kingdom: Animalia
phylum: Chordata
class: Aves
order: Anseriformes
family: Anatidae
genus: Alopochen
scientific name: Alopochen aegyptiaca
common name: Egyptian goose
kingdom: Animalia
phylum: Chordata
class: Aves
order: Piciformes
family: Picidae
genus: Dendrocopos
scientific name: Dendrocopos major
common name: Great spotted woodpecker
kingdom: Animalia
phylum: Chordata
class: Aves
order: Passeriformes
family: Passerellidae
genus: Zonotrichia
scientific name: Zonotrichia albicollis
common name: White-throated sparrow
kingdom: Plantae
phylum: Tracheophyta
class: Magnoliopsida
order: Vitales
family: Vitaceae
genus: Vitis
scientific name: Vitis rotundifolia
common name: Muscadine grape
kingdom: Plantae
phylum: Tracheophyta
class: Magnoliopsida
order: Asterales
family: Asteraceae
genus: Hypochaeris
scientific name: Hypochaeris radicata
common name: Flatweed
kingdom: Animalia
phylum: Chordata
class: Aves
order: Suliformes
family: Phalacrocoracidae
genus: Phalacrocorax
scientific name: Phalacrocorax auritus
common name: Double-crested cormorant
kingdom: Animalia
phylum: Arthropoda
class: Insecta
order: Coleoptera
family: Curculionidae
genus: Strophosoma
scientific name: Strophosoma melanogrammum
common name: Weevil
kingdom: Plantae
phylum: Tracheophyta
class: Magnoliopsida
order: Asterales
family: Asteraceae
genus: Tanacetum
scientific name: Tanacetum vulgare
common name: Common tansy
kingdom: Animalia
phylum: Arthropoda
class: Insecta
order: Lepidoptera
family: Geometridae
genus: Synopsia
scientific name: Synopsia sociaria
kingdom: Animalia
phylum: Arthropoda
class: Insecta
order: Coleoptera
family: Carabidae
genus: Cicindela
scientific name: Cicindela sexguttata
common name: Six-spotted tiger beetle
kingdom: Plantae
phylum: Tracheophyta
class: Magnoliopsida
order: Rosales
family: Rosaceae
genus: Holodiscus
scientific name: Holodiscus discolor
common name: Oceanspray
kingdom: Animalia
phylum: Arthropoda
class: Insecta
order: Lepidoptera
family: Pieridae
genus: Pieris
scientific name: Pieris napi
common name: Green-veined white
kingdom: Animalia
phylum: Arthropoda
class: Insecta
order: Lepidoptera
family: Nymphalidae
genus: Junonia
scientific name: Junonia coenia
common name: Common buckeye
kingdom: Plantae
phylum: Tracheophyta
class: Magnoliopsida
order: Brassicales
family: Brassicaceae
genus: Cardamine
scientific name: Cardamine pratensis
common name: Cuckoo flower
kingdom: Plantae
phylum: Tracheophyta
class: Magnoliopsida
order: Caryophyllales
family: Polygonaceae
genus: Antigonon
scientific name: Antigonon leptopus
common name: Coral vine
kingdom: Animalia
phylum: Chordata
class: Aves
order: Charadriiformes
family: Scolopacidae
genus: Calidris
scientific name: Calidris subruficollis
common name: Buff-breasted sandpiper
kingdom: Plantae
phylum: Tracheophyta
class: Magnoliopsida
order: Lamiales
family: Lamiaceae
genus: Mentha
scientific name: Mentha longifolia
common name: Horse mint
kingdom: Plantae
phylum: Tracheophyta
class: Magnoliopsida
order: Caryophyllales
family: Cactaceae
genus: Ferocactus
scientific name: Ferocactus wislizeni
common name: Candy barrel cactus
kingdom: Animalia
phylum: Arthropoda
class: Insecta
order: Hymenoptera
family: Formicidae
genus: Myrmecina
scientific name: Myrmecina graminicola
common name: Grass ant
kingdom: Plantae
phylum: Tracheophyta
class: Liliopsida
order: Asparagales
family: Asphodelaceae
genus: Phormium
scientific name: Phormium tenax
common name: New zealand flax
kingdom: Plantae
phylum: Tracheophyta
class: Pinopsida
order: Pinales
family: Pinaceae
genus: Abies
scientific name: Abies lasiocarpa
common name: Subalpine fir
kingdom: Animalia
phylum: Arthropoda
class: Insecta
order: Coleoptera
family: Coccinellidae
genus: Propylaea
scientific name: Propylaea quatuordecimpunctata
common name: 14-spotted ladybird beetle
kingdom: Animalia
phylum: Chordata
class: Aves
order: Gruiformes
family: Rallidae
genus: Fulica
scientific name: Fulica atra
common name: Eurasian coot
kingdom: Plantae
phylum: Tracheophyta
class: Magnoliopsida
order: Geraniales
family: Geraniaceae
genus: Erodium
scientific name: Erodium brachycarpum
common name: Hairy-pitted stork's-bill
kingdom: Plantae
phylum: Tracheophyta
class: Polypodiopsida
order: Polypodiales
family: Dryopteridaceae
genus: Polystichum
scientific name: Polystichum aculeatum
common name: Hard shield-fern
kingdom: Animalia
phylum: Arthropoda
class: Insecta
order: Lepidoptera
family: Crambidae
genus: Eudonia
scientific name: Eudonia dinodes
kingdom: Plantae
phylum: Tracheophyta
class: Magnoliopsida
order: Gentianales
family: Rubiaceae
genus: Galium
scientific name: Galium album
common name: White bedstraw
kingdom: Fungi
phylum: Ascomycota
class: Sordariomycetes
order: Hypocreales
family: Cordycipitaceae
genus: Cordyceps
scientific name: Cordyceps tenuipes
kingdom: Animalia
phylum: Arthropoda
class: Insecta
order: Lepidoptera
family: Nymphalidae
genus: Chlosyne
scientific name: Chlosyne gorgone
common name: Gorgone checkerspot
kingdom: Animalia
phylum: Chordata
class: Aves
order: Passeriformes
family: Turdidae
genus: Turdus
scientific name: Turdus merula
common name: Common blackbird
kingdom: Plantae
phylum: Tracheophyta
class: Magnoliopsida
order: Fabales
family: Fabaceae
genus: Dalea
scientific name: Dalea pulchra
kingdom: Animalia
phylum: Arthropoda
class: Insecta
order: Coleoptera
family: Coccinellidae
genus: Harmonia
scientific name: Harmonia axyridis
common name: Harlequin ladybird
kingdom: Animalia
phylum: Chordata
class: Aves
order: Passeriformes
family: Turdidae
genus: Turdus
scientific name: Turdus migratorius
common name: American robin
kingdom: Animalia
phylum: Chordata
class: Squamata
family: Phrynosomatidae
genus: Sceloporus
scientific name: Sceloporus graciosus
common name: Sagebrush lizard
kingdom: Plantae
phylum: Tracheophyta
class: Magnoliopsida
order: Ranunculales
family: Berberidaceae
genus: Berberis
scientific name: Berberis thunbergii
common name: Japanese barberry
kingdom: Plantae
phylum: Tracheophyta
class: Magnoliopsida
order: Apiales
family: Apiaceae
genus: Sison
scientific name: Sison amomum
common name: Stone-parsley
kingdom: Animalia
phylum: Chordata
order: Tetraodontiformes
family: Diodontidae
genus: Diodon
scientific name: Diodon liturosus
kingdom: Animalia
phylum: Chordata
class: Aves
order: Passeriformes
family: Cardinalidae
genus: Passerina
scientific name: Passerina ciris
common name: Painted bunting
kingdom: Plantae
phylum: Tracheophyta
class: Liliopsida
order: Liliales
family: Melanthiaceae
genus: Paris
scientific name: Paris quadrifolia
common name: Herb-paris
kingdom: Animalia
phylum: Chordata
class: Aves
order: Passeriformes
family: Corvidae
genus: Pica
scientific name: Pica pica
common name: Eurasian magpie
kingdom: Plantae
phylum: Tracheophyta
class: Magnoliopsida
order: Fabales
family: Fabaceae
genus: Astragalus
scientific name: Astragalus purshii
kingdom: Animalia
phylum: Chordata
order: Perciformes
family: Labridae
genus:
────────────────────────────────────────
### PROBLEM STATEMENT
Reproduce the entries from the line with "family: Brassicaceae" to the line with "scientific name: Ferocactus wislizeni", substituting "vernacular name" for "common name" and leaving everything else unchanged.

### REPLY
family: Brassicaceae
genus: Cardamine
scientific name: Cardamine pratensis
vernacular name: Cuckoo flower
kingdom: Plantae
phylum: Tracheophyta
class: Magnoliopsida
order: Caryophyllales
family: Polygonaceae
genus: Antigonon
scientific name: Antigonon leptopus
vernacular name: Coral vine
kingdom: Animalia
phylum: Chordata
class: Aves
order: Charadriiformes
family: Scolopacidae
genus: Calidris
scientific name: Calidris subruficollis
vernacular name: Buff-breasted sandpiper
kingdom: Plantae
phylum: Tracheophyta
class: Magnoliopsida
order: Lamiales
family: Lamiaceae
genus: Mentha
scientific name: Mentha longifolia
vernacular name: Horse mint
kingdom: Plantae
phylum: Tracheophyta
class: Magnoliopsida
order: Caryophyllales
family: Cactaceae
genus: Ferocactus
scientific name: Ferocactus wislizeni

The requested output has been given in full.